2016 Golden Pitons: Rusty Piton—Chipping

Little Cottonwood Canyon, Utah, and Red Rock, Nevada
By Brendan Blanchard ,

Paul Robinson climbs Meadowlark Lemon (V14) before it was altered. Photo: Alex Kahn

The Rusty Piton is the award we’d rather not give out. Unfortunately, 2016 saw multiple acts of vandalism to boulder problems, intentional alterations to existing climbs. Little Cottonwood Canyon and Red Rock both fell victim to the egregious acts.

In late October, around 20 boulder problems in Little Cottonwood Canyon, outside Salt Lake City, had holds at or below eye level removed, damaged, or otherwise altered in a single malicious event.

"I want to clarify: This was absolutely not chipping. This person was not trying to make the climbs easier or harder. It was just absolute, violent, destructive vandalism,” said local Mike Beck in a Salt Lake Climber’s Alliance (SLCA) blog post.

Though the community and SLCA have spent thousands of dollars to remedy graffiti and other forms of vandalism in the area, this act targets climbers and is an issue that money can’t fix. The list of altered problems includes classic climbs ranging from V2 to V11, many of them popular projects for locals. All of the problems remain climbable. Some are now easier. 

While Salt Lake City climbers struggle to understand why Little Cottonwood Canyon was assaulted, the motives for chipping in Las Vegas last year were clear. Meadowlark Lemon (V14) had its crux hold altered to make the problem easier.

Paul Robinson completed the first ascent of Meadowlark in 2012. "Five stars is an understatement for this incredible boulder,” he wrote on 27crags.com. Since then it’s gained a reputation as one of the most aesthetic lines at the grade, and helped fuel the development of hard boulders in Red Rock’s many canyons.

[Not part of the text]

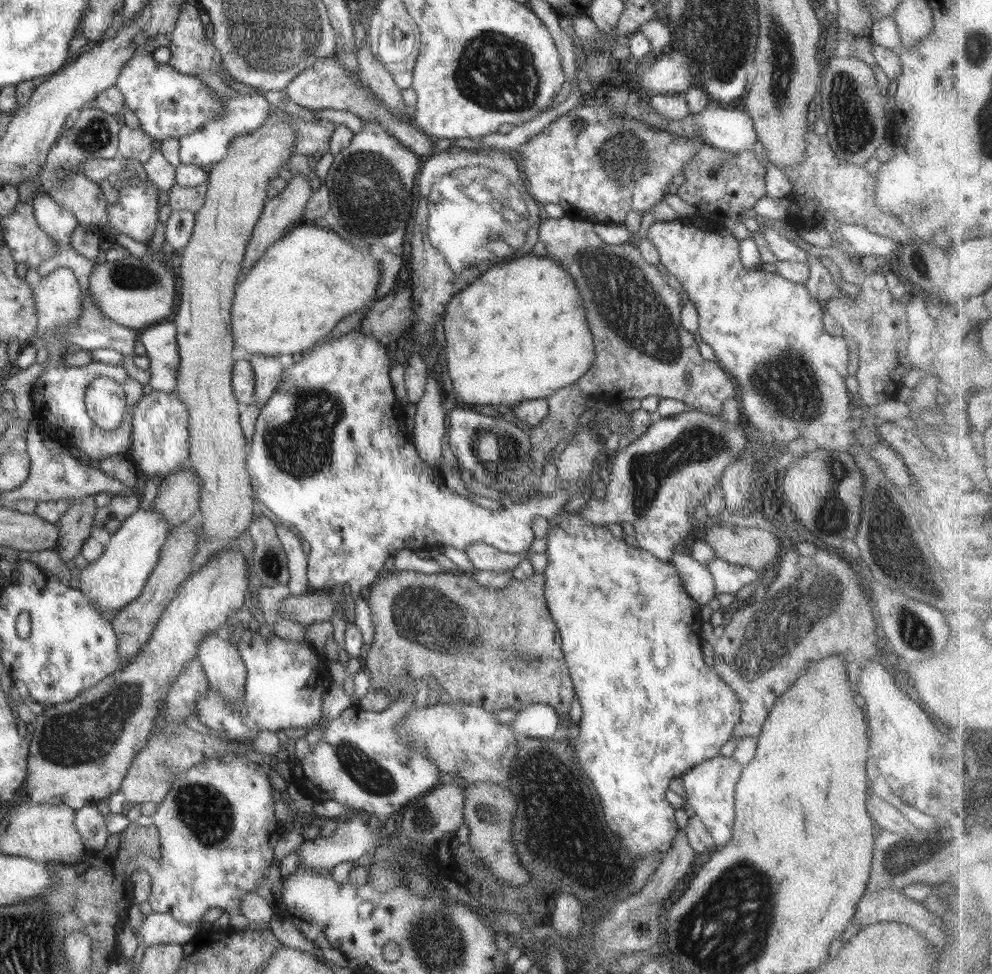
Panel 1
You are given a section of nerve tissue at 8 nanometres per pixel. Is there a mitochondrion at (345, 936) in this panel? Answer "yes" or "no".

“It’s for sure more of a loss for the community. I don't know anyone who had anything bad to say about that boulder. It is perfect and it is so sad to now see it ruined for everyone else in the future,” said Robinson.

The alteration was first discovered by Ethan Pringle while he was brushing holds to show the route to friends.

“The crux left hand sloper, the hold that makes the crux move so difficult, had been manipulated, enhanced, manufactured, into a little incut edge,” Pringle said on Instagram. “Surprise turned quickly into sadness, sadness turned into frustration and frustration into anger."

No one has taken responsibility for either act of vandalism, but the community's response to both has been unanimous: It's unacceptable to alter the rock.

Paul Robinson summed up the sentiment: "I was amazed that someone would have chipped this boulder. If you are climbing at that grade there is no excuse whatsoever.”